SOURCE>
For example, consider the formula for calculating the derivative of a product of
functions:
(fg)' = fg'+f'g
In all calculus courses, students will use this formula to do things.
Students may be required to perform symbolic manipulation starting with the
product of two functions to get a second symbolic function. At this point, they
are doing abstract symbol manipulation using a known set of rules. This is
algebraic in nature and can be considered processing data and symbols using a
known algorithm. But the students are not coming up with a formula, they are
given an algorithm and they follow the predetermined steps to get the answer.
They may have problems with no real-world context where they are asked to
manipulate symbols and plug in numbers: "Find f'(3) where
f(x)=x^2-4x+3". This is a "plug and chug" problem, but it's still
doing math.
They may also have word problems. For example, there are "related
rates" problems or other simpler things that might be expressed like:
"A vehicle travelling in a straight line shows an odometer reading of
f(t)g(t) at time t for t = 0 to 100. How fast was it moving at t=60?"
These are "plug and chug" problems. The vehicle could either be real
or imaginary, but it's also still just doing mathematics. At this point, they
are doing abstract symbol manipulation and then computing things. But it's still
doing math.
In more advanced calculus courses, students will also see proofs of how to
derive the formula for a product of functions. They may even be given homework
problems or exam questions to come up with the proof of the formula, but they
are redoing work that was done by someone else.
But at some point, this formula didn't exist. Someone had to discover it and
prove that it was correct. There are questions over whether this ws Newton of
Leibniz, but I will not get into that here. The point is that someone had to
"do mathematics" to even conceive of the idea of calculus and then
prove that certain algorithms were correct so that the rest of us can "plug
and chug". At that point "doing math" meant discovering
interesting patterns of abstract symbols to manipulate in interesting ways.
All of these steps map to writing software in the following ways:
1. When people come up with previously unknown algorithms (to them anyway), they
are doing the kind of math Newton/Leibniz did when they discovered calculus.
They are coming up with rules for symbol manipulation that they haven't
discovered before, and they're not just looking up the answer or using someone
else's answer. Using the story of the apple falling from the tree, these
discoveries may even be motivated by real-world problems, but that doesn't stop
them from being math. Also, the concept of rigorous formal proof wasn't widely
accepted an used at the time. In fact, Newton's "proof" of
(fg)'=f'g+g'f would not be considered rigorous today. But it's still math. It's
coming up with an algorithm and attempting to make an argument that the
algorithm is correct.

Dataset entries>
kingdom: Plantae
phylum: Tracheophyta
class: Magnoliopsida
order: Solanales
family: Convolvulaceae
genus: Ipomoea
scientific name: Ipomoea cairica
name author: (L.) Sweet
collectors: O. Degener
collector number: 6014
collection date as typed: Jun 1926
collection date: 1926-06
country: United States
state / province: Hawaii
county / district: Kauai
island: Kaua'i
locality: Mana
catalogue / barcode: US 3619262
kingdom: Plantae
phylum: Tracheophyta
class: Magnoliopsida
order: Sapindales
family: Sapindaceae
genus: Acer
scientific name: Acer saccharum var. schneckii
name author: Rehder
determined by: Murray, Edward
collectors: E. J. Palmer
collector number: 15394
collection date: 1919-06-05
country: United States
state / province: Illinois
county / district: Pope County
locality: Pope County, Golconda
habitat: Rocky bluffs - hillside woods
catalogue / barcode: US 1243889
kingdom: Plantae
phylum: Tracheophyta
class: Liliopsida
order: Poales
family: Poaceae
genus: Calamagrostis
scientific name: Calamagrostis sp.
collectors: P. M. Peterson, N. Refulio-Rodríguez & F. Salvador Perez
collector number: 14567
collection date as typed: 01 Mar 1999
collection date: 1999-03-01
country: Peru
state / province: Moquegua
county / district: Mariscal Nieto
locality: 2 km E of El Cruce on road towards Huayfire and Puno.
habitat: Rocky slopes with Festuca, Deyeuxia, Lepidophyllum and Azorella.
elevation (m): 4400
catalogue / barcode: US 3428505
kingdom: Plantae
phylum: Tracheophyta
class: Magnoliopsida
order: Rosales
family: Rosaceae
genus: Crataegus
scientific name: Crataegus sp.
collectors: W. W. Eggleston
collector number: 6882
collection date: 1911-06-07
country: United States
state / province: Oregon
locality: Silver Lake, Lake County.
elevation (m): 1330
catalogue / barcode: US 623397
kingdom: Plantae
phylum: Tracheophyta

TASK REQUIREMENTS>
(1) List every expression in the calculus passage that contains an equals sign, reproducing each one as it appears.
(2) Transcribe a portion of the calculus passage, beginning at the words "Students may be" and stopping after "get the answer.".

ANSWERS>
(1)
- (fg)' = fg'+f'g
- f(x)=x^2-4x+3
- t = 0 to 100
- t=60
- (fg)'=f'g+g'f

(2)
Students may be required to perform symbolic manipulation starting with the
product of two functions to get a second symbolic function. At this point, they
are doing abstract symbol manipulation using a known set of rules. This is
algebraic in nature and can be considered processing data and symbols using a
known algorithm. But the students are not coming up with a formula, they are
given an algorithm and they follow the predetermined steps to get the answer.